/---

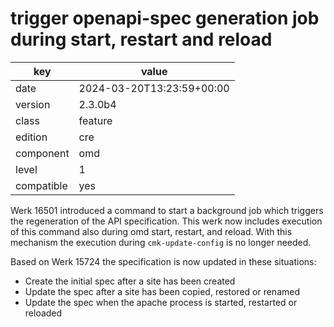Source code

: [//]: # (werk v2)
# trigger openapi-spec generation job during start, restart and reload

key        | value
---------- | ---
date       | 2024-03-20T13:23:59+00:00
version    | 2.3.0b4
class      | feature
edition    | cre
component  | omd
level      | 1
compatible | yes

Werk 16501 introduced a command to start a background job which
triggers the regeneration of the API specification. This werk now
includes execution of this command also during omd start, restart,
and reload. With this mechanism the execution during `cmk-update-config`
is no longer needed.

Based on Werk 15724 the specification is now updated in these situations:

* Create the initial spec after a site has been created
* Update the spec after a site has been copied, restored or renamed
* Update the spec when the apache process is started, restarted or reloaded

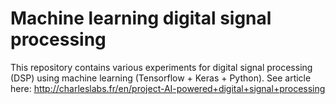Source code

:# Machine learning digital signal processing

This repository contains various experiments for digital signal processing (DSP) using machine learning (Tensorflow + Keras + Python). See article here: http://charleslabs.fr/en/project-AI-powered+digital+signal+processing
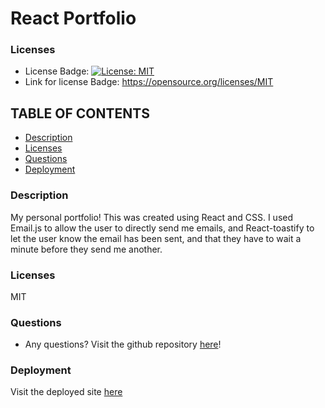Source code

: # React Portfolio

### Licenses
* License Badge: [![License: MIT](https://img.shields.io/badge/License-MIT-yellow.svg)](https://opensource.org/licenses/MIT)
* Link for license Badge: https://opensource.org/licenses/MIT

## TABLE OF CONTENTS
* [Description](#description)
* [Licenses](#licenses)
* [Questions](#questions)
* [Deployment](#deployment)

### Description
My personal portfolio! This was created using React and CSS. I used Email.js to allow the user to directly send me emails, and React-toastify to let the user know the email has been sent, and that they have to wait a minute before they send me another.

### Licenses
MIT

### Questions
* Any questions? Visit the github repository [here](https://github.com/Kenny4297/React-Portfolio)!

### Deployment
Visit the deployed site [here](https://kenny4297.github.io/React-Portfolio/)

\---

What you need to do
Reproduce every row above verbatim, including all markup, and omit the pictures.

Answer
Source code

: [//]: # (werk v2)
# trigger openapi-spec generation job during start, restart and reload

key        | value
---------- | ---
date       | 2024-03-20T13:23:59+00:00
version    | 2.3.0b4
class      | feature
edition    | cre
component  | omd
level      | 1
compatible | yes

Werk 16501 introduced a command to start a background job which
triggers the regeneration of the API specification. This werk now
includes execution of this command also during omd start, restart,
and reload. With this mechanism the execution during `cmk-update-config`
is no longer needed.

Based on Werk 15724 the specification is now updated in these situations:

* Create the initial spec after a site has been created
* Update the spec after a site has been copied, restored or renamed
* Update the spec when the apache process is started, restarted or reloaded

Source code

:# Machine learning digital signal processing

This repository contains various experiments for digital signal processing (DSP) using machine learning (Tensorflow + Keras + Python). See article here: http://charleslabs.fr/en/project-AI-powered+digital+signal+processing
Source code

: # React Portfolio

### Licenses
* License Badge: [![License: MIT](https://img.shields.io/badge/License-MIT-yellow.svg)](https://opensource.org/licenses/MIT)
* Link for license Badge: https://opensource.org/licenses/MIT

## TABLE OF CONTENTS
* [Description](#description)
* [Licenses](#licenses)
* [Questions](#questions)
* [Deployment](#deployment)

### Description
My personal portfolio! This was created using React and CSS. I used Email.js to allow the user to directly send me emails, and React-toastify to let the user know the email has been sent, and that they have to wait a minute before they send me another.

### Licenses
MIT

### Questions
* Any questions? Visit the github repository [here](https://github.com/Kenny4297/React-Portfolio)!

### Deployment
Visit the deployed site [here](https://kenny4297.github.io/React-Portfolio/)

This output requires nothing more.